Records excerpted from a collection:
****************
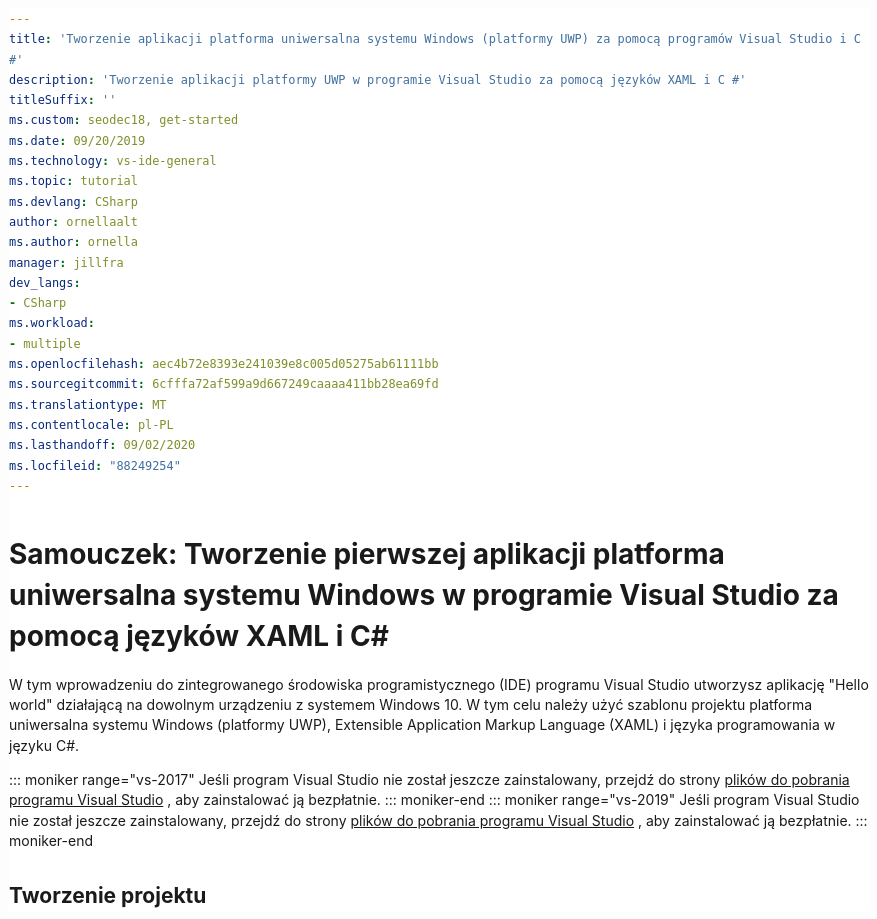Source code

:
```yaml
---
title: 'Tworzenie aplikacji platforma uniwersalna systemu Windows (platformy UWP) za pomocą programów Visual Studio i C #'
description: 'Tworzenie aplikacji platformy UWP w programie Visual Studio za pomocą języków XAML i C #'
titleSuffix: ''
ms.custom: seodec18, get-started
ms.date: 09/20/2019
ms.technology: vs-ide-general
ms.topic: tutorial
ms.devlang: CSharp
author: ornellaalt
ms.author: ornella
manager: jillfra
dev_langs:
- CSharp
ms.workload:
- multiple
ms.openlocfilehash: aec4b72e8393e241039e8c005d05275ab61111bb
ms.sourcegitcommit: 6cfffa72af599a9d667249caaaa411bb28ea69fd
ms.translationtype: MT
ms.contentlocale: pl-PL
ms.lasthandoff: 09/02/2020
ms.locfileid: "88249254"
---
```

# <a name="tutorial-create-your-first-universal-windows-platform-application-in-visual-studio-with-xaml-and-c35"></a>Samouczek: Tworzenie pierwszej aplikacji platforma uniwersalna systemu Windows w programie Visual Studio za pomocą języków XAML i C&#35;

W tym wprowadzeniu do zintegrowanego środowiska programistycznego (IDE) programu Visual Studio utworzysz aplikację "Hello world" działającą na dowolnym urządzeniu z systemem Windows 10. W tym celu należy użyć szablonu projektu platforma uniwersalna systemu Windows (platformy UWP), Extensible Application Markup Language (XAML) i języka programowania w języku C#.

::: moniker range="vs-2017"
Jeśli program Visual Studio nie został jeszcze zainstalowany, przejdź do strony [plików do pobrania programu Visual Studio](https://visualstudio.microsoft.com/vs/older-downloads/?utm_medium=microsoft&utm_source=docs.microsoft.com&utm_campaign=vs+2017+download) , aby zainstalować ją bezpłatnie.
::: moniker-end
::: moniker range="vs-2019"
Jeśli program Visual Studio nie został jeszcze zainstalowany, przejdź do strony [plików do pobrania programu Visual Studio](https://visualstudio.microsoft.com/downloads) , aby zainstalować ją bezpłatnie.
::: moniker-end

## <a name="create-a-project"></a>Tworzenie projektu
****************
ACTION ITEM: Only the lines from the one containing "Studio](https://visualstudio.microsoft.com/downloads) , aby" through the end of the records above belong in the answer, each exactly as written.

OUTPUT FOR THIS TASK:
Jeśli program Visual Studio nie został jeszcze zainstalowany, przejdź do strony [plików do pobrania programu Visual Studio](https://visualstudio.microsoft.com/downloads) , aby zainstalować ją bezpłatnie.
::: moniker-end

## <a name="create-a-project"></a>Tworzenie projektu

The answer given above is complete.